NEW YORK -- Gary Sheffield crossed home plate and thrust his arms in the air after unleashing his 500th homer with another vicious swing, and then the surly slugger was humbled by the site of his new Mets teammates pouring out of the dugout.
Sheffield was greeted with hugs and high fives after becoming the 25th player to reach the milestone with a tying homer in the seventh inning Friday. The party switched focus in the bottom of the ninth when Luis Castillo hit a two-out, run-scoring single to give the Mets a 5-4 victory over the Milwaukee Brewers.
"I was so excited that, you know, when I looked over to the dugout, those were the guys," said Sheffield, who signed with New York on April 4 after being released by Detroit four days earlier. "I appreciate every one of those guys. They've been very special to me."
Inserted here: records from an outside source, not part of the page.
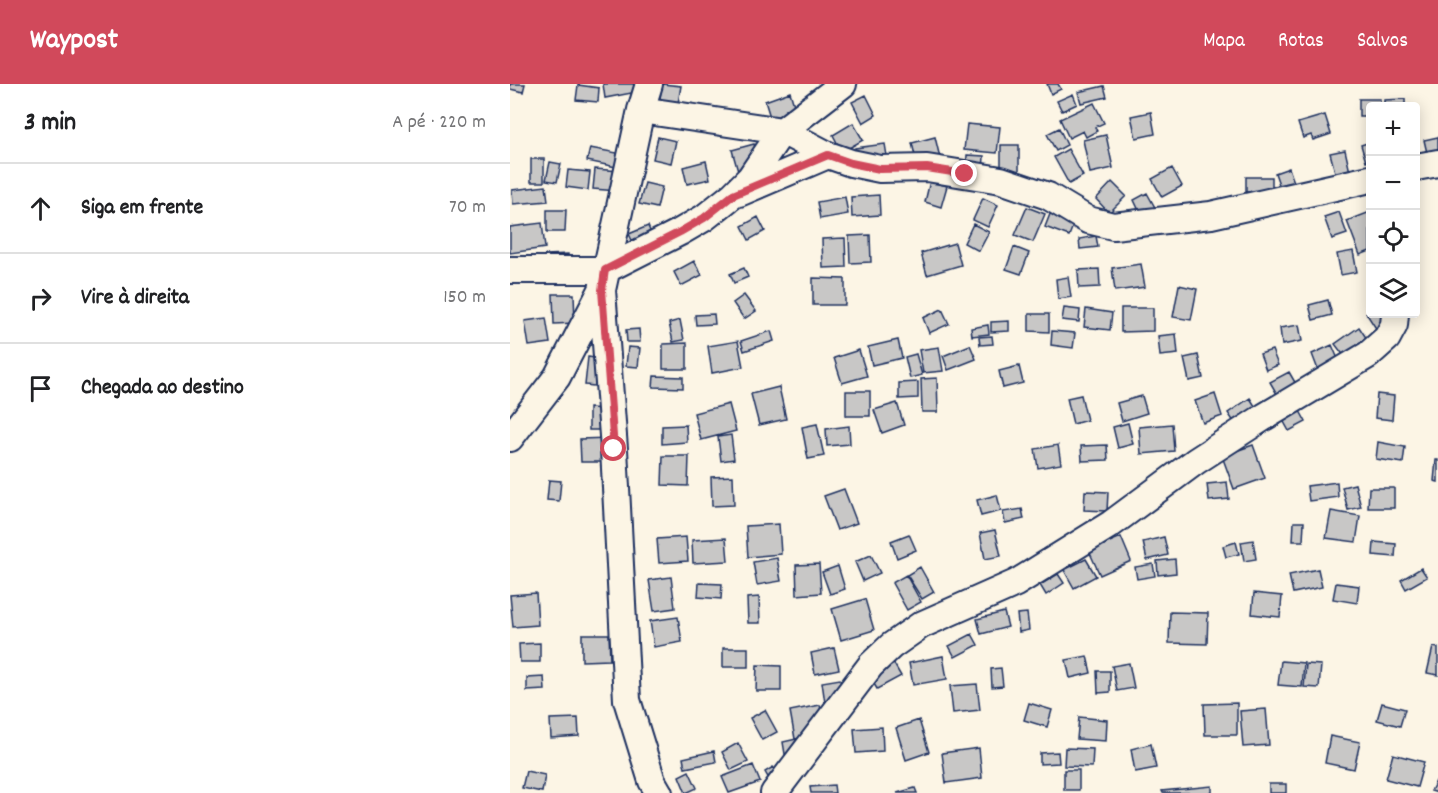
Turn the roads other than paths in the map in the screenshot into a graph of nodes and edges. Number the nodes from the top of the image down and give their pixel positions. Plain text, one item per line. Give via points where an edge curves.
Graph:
1 (648, 84) edge
2 (843, 84) edge
3 (641, 110) junction
4 (782, 131) junction
5 (828, 155) junction
6 (1438, 163) edge
7 (1420, 166) edge
8 (1366, 180) edge
9 (733, 195) junction
10 (510, 270) edge
11 (603, 280) junction
12 (1395, 318) edge
13 (510, 438) edge
14 (659, 793) edge
15 (774, 793) edge

1 - 3 street
2 - 4 street
3 - 4 street
3 - 11 street
4 - 5 street
4 - 9 street via 750,178
5 - 8 street via 880,169 927,168 1001,180 1048,196 1088,220 1113,226 1211,215
5 - 9 street
6 - 7 street
9 - 11 street via 704,218
10 - 11 street
11 - 13 street via 557,377
11 - 14 street via 627,700
12 - 15 street via 1387,338 1368,355 1196,461 1111,524 1016,583 921,625 891,646 871,665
Sheffield, a nine-time All-Star, was on as a pinch hitter and sent a full-count pitch an estimated 385 feet for his first hit of the season.
"Just to join that 500 club, you know. Now I can say I'm in the club and, you know, it's like getting your degree. Nobody can never take that away from you," Sheffield said.
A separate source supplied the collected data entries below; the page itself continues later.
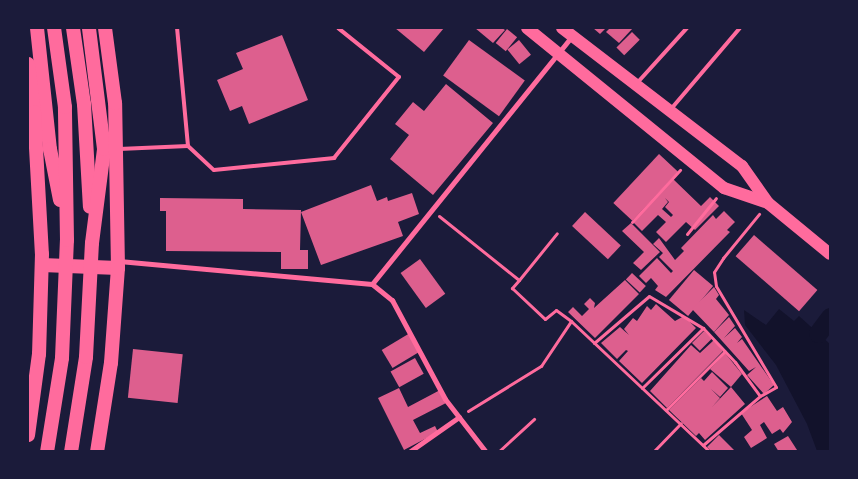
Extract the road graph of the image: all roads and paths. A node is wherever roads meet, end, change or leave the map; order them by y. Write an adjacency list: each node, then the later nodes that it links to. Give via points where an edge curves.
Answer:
1 (37, 28): 27 (highway, via 50,150)
2 (54, 28): 27 (highway, via 65,107)
3 (73, 28): 28 (highway, via 84,104)
4 (89, 28): 28 (highway, via 104,149)
5 (105, 28): 18 (highway, via 116,103)
6 (177, 28): 17 (lane)
7 (338, 28): 17 (lane, via 399,77 334,158 214,170)
8 (526, 28): 13 (main road)
9 (562, 28): 12 (main road)
10 (687, 28): 15 (lane)
11 (740, 28): 16 (lane)
12 (573, 36): 13 (street); 15 (main road)
13 (558, 53): 20 (main road); 23 (street)
14 (28, 64): 19 (highway)
15 (637, 84): 16 (main road)
16 (671, 109): 22 (main road, via 742,166)
17 (188, 146): 18 (lane)
18 (116, 149): 19 (highway); 30 (highway)
19 (37, 152): 31 (highway)
20 (689, 160): 21 (main road); 24 (path)
21 (724, 188): 22 (main road); 26 (path)
22 (768, 203): 29 (main road); 39 (path, via 714,272 716,286 775,380 776,387)
23 (430, 209): 32 (path); 33 (street)
24 (632, 222)
25 (557, 233): 32 (path)
26 (687, 234)
27 (67, 240): 46 (highway, via 62,358)
28 (92, 243): 47 (highway, via 86,357)
29 (827, 251)
30 (118, 264): 31 (highway); 33 (street); 48 (highway, via 111,362)
31 (42, 265): 44 (highway, via 40,354)
32 (519, 280): 34 (path, via 512,288 545,319 556,310)
33 (372, 284): 41 (street, via 392,300 445,399)
34 (571, 322): 36 (path); 41 (path, via 541,366)
35 (703, 328): 36 (path, via 648,296); 37 (path); 38 (path)
36 (594, 343): 38 (path)
37 (725, 351): 39 (path); 40 (path)
38 (642, 388): 40 (path)
39 (760, 396): 45 (path)
40 (666, 410): 43 (path)
41 (460, 418): 49 (street); 50 (street)
42 (534, 420): 51 (path)
43 (681, 424): 45 (path); 52 (path)
44 (28, 434)
45 (704, 445): 53 (path)
46 (47, 452)
47 (71, 452)
48 (97, 452)
49 (409, 452)
50 (486, 452)
51 (498, 452)
52 (653, 452)
53 (710, 452)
After squandering a bases-loaded opportunity in the eighth, Carlos Delgado doubled off Seth McClung (0-1) to start the ninth. Delgado scored on Castillo's single to short, when a diving J.J. Hardy couldn't deliver the throw to first in time to get Castillo.
Castillo was mobbed by his teammates after he touched first base.
"It was huge for him," Mets manager Jerry Manuel said. "He really has shown a lot of energy, you know, a lot of fight, and I kind of had the feeling that he wanted to be in that situation tonight, and that's a good thing."
New York's revamped bullpen gave up just one hit over the final four innings, with J.J. Putz (1-0) pitching a perfect ninth for his first win with the Mets.
At 40 years, 150 days days, Sheffield became the fourth-oldest player to hit 500 home runs behind Willie McCovey (40 years, 171 days), Eddie Murray (40, 194) and Ted Williams (41, 291).
Sheffield pumped both arms in the air as he began to round the bases, with cameras flashing throughout Citi Field. He touched home plate and pointed to the sky with both arms before hugging on-deck batter Jose Reyes.
Fans gave Sheffield a prolonged ovation. He raced up the dugout steps for a curtain call, waving his helmet to the crowd of 36,436.
"That was just a great reception," Sheffield said. "I was so numb at that time."
The homer, his second as a pinch-hitter, tied the score at 4-all. It was caught by Chris Matcovich, a 22-year-old Mets fan from Suffern, N.Y., wearing a Keith Hernandez jersey.
Matcovich gave Sheffield the ball in exchange for signed jerseys for he and a few friends, and he posed for a photo with the 22-year veteran, who held the specially marked ball in one hand and raised five fingers with the other.
"I was never, ever going to drop it, that's basically what went through my mind at that point," said Matcovich, who caught it on the fly. "I wanted nothing but to just give it back to Gary. It was his ball, not mine."
Sheffield was appreciative of the gesture.
"A couple guys on the team kept saying it's going to cost you $500,000 to get that ball back. Are you willing to pay it?" Sheffield said. "I mean, that was, you know, special for him to do that. You know, he didn't have to do that."
Known as much for his outspoken personality as he is for a swing that made him one of the most feared hitters in the game, Sheffield joined Hank Aaron, Willie Mays, Barry Bonds, Frank Robinson and Reggie Jackson as the only players with 500 homers and at least 2,500 hits, 1,500 RBIs and 200 stolen bases.
Sheffield was 0-for-4 with three walks for the Mets before the home run. He made his first start of the season Wednesday.
It was fitting that his homer came against the Brewers. Sheffield was drafted by the organization in 1986.
"I wished it didn't come at that time but you gotta tip your cap," Milwaukee's Prince Fielder said. "I mean, he's had a great career. Also, when he got it man, I mean that was a great at-bat as well. He fouled off some great pitches and he was able to do it. I didn't want to lose the game but I'm happy he was able to reach a goal like that."
New York was coming off its first series loss at Citi Field, but went ahead 3-0 in the first inning behind a sacrifice fly from Delgado, a walk to Ramon Castro with the bases loaded and an RBI single by Castillo.
Livan Hernandez couldn't hold the lead, though, and gave up seven hits and four runs in five-plus innings, including Braun's first homer of the season.
Sheffield's first pinch-hit homer came on July 20, 1994, for Florida. ... The Mets placed C Brian Schneider on the 15-day DL because of a muscle strain in his back. They purchased the contract of Omir Santos from Triple-A Buffalo to fill his spot. ... The Mets gave the city's new archbishop, Timothy Dolan, a jersey before the game. Dolan was at the game with his predecessor, Cardinal Edward Egan.